The second set of options has to do with how copies of the message are handled. The two possibilities represented here - "Send Copy to Self" and "Add to Email Archive" are also available on the Compose screen, but if they are set here they will become the defaults for the mailtool within this site.

The third set of options is for how replies are to be handled. The default behavior is for replies to be directed to the sender's address, but it is also here presented as an option for no replies to be allowed, in which case the reply-to address simply becomes 'no-reply@server.edu'.

The fourth set of options is concerned with the message composition pane, which can either use the editor specified in sakai.properties, or become a simple plain-text area.

Finally, it is possible to alter the display labels for the singular and plural versions of the roles, if that set of options has been enabled in sakai.properties. This can allow for instructors to attach their own names to the roles (at least for mailtool purposes), and to accommodate roles in the interface where the roles have unconventional singular/plural distinctions. Since this is something that could be effectively handled as an admin matter, and doing so would allow the stripping away of another set of potentially confusing options which have marginal use cases, we have left the enablement up to sakai.properties, and relegated their specification to a third screen, which is arrived at through the link at the lower left: Show rename roles menu.

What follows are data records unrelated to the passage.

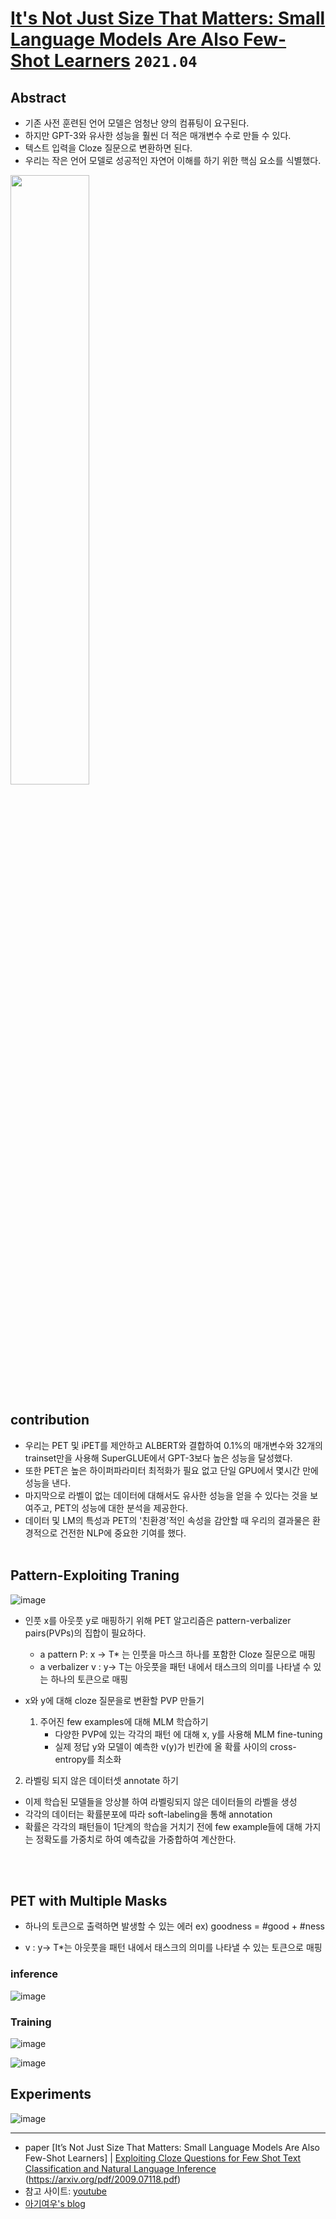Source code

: # [It's Not Just Size That Matters: Small Language Models Are Also Few-Shot Learners](https://arxiv.org/abs/2009.07118) `2021.04`

## Abstract
- 기존 사전 훈련된 언어 모델은 엄청난 양의 컴퓨팅이 요구된다.
- 하지만 GPT-3와 유사한 성능을 훨씬 더 적은 매개변수 수로 만들 수 있다.
- 텍스트 입력을 Cloze 질문으로 변환하면 된다.
- 우리는 작은 언어 모델로 성공적인 자연어 이해를 하기 위한 핵심 요소를 식별했다.
<img src='https://user-images.githubusercontent.com/41243762/150129411-d91d2b65-e070-434e-abaa-3f01d73de944.png' width='50%'>


## contribution
- 우리는 PET 및 iPET를 제안하고 ALBERT와 결합하여 0.1%의 매개변수와 32개의 trainset만을 사용해 SuperGLUE에서 GPT-3보다 높은 성능을 달성했다.
-  또한 PET은 높은 하이퍼파라미터 최적화가 필요 없고 단일 GPU에서 몇시간 만에 성능을 낸다.
- 마지막으로 라벨이 없는 데이터에 대해서도 유사한 성능을 얻을 수 있다는 것을 보여주고, PET의 성능에 대한 분석을 제공한다.
- 데이터 및 LM의 특성과 PET의 '친환경'적인 속성을 감안할 때 우리의 결과물은 환경적으로 건전한 NLP에 중요한 기여를 했다.
<br><br>

## Pattern-Exploiting Traning
![image](https://user-images.githubusercontent.com/41243762/150135390-fde104b0-7f71-4575-8d04-204d31fb877f.png)

- 인풋 x를 아웃풋 y로 매핑하기 위해 PET 알고리즘은 pattern-verbalizer pairs(PVPs)의 집합이 필요하다.
   * a pattern P: x → T* 는 인풋을 마스크 하나를 포함한 Cloze 질문으로 매핑
   * a verbalizer v : y→ T는 아웃풋을 패턴 내에서 태스크의 의미를 나타낼 수 있는 하나의 토큰으로 매핑

- x와 y에 대해 cloze 질문을로 변환할 PVP 만들기
   1. 주어진 few examples에 대해 MLM 학습하기
      - 다양한 PVP에 있는 각각의 패턴 에 대해 x, y를 사용해 MLM fine-tuning 
      - 실제 정답 y와 모델이 예측한 v(y)가 빈칸에 올 확률 사이의 cross-entropy를 최소화

2. 라벨링 되지 않은 데이터셋 annotate 하기
  - 이제 학습된 모델들을 앙상블 하여 라벨링되지 않은 데이터들의 라벨을 생성
  - 각각의 데이터는 확률분포에 따라 soft-labeling을 통해 annotation
  - 확률은 각각의 패턴들이 1단계의 학습을 거치기 전에 few example들에 대해 가지는 정확도를 가중치로 하여 예측값을 가중합하여 계산한다. 

<br><br>

## PET with Multiple Masks
- 하나의 토큰으로 출력하면 발생할 수 있는 에러 ex) goodness = #good + #ness

- v : y→ T*는 아웃풋을 패턴 내에서 태스크의 의미를 나타낼 수 있는 토큰으로 매핑

 ### inference
![image](https://user-images.githubusercontent.com/41243762/150140247-c423efb8-d6f1-47d3-ad39-cc9adc645b89.png)


### Training
![image](https://user-images.githubusercontent.com/41243762/150140303-64133f84-ed53-4eb7-a397-bf4f72bde36d.png)

![image](https://user-images.githubusercontent.com/41243762/150140326-bde77ad0-05b5-4109-88de-e353053ef4fe.png)


## Experiments
![image](https://user-images.githubusercontent.com/41243762/150140881-e75d48fb-fc43-4a4a-93c9-9a11fc0d0e27.png)


---
- paper [It’s Not Just Size That Matters: Small Language Models Are Also Few-Shot Learners] | [Exploiting Cloze Questions for Few Shot Text Classification and Natural Language Inference](https://arxiv.org/pdf/2001.07676.pdf)
(https://arxiv.org/pdf/2009.07118.pdf)
- 참고 사이트: [youtube](https://www.youtube.com/watch?v=q5FGZBqK-vc&t=859s) 
- [아기여우's blog](https://littlefoxdiary.tistory.com/62)

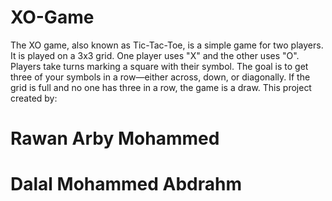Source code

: # XO-Game
The XO game, also known as Tic-Tac-Toe, is a simple game for two players. It is played on a 3x3 grid. One player uses "X" and the other uses "O". Players take turns marking a square with their symbol. The goal is to get three of your symbols in a row—either across, down, or diagonally. If the grid is full and no one has three in a row, the game is a draw.
This project created by: 
# Rawan Arby Mohammed 
# Dalal Mohammed Abdrahm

Clicking on the "Update Defaults" button will store all these settings as the default behaviors for the mailtool for the entire site. Clicking on the "Cancel" button simply returns one to the Compose screen.

Group Awareness

Integrating group awareness into the fine-grained recipient selection has proved somewhat problematic, and so for the 2.4 release the following factors impinged upon the design, which we take to be an iteration suitable for further usability testing:

  • we decided to focus on the default recipient view ("Users by Role") rather than introduce yet another view for explicitly handling groups alone.
  • this default view takes the site roles as its initial layer of grouping, and we decided not to alter this. Even though groups may in principle span multiple roles, our use cases were strongly oriented toward groups of one role only - namely, Students.
  • Since the number of roles could in principle be quite large, we did not want groups and sections to take up yet more vertical space on the Compose screen. We also wanted to avoid a significant usability problem where a single recipient could be presented in more than one place (which selection should be dispositive? There's no way to determine that with confidence, in the event of a discrepancy). As a simple way to minimize both of these problems, it was decided that grouping would simply be another way of arranging clusters of recipients in the expanded views, effectively introducing a second nested layer of grouping beneath the roles.
  • Groups and sections would be mutually exclusive in their treatment, again, to minimize the problem where the same recipient could be selected (or un-selected) in more than one place. This leaves alive the possibility of multiple selections for a single recipient, simply by virtue of the fact that groups are not mutually exclusive, but we've at least confined the problem that far for now.

The end result is that there are 3 ways to expand a recipient list. The default way - an alphabetical listing of all contained members - is always available. If any groups are defined in the site, a second expansion action link becomes available: "Select Groups." If any sections are defined in the site, yet another action link becomes available: "Select Sections." The screen below shows a site with all three together for the Student role.

When the groups are expanded, initially only the list of defined groups are available.

A second expansion shows the individual members of a group. Some instructors tell us they need to check this to be sure a given group is the one they have in mind, and it also gives them the option of selecting only a few individuals within a group. The group/section views then also serve as another way of arranging large recipient lists for readability, since a full listing of all students in a large course can be unwieldy.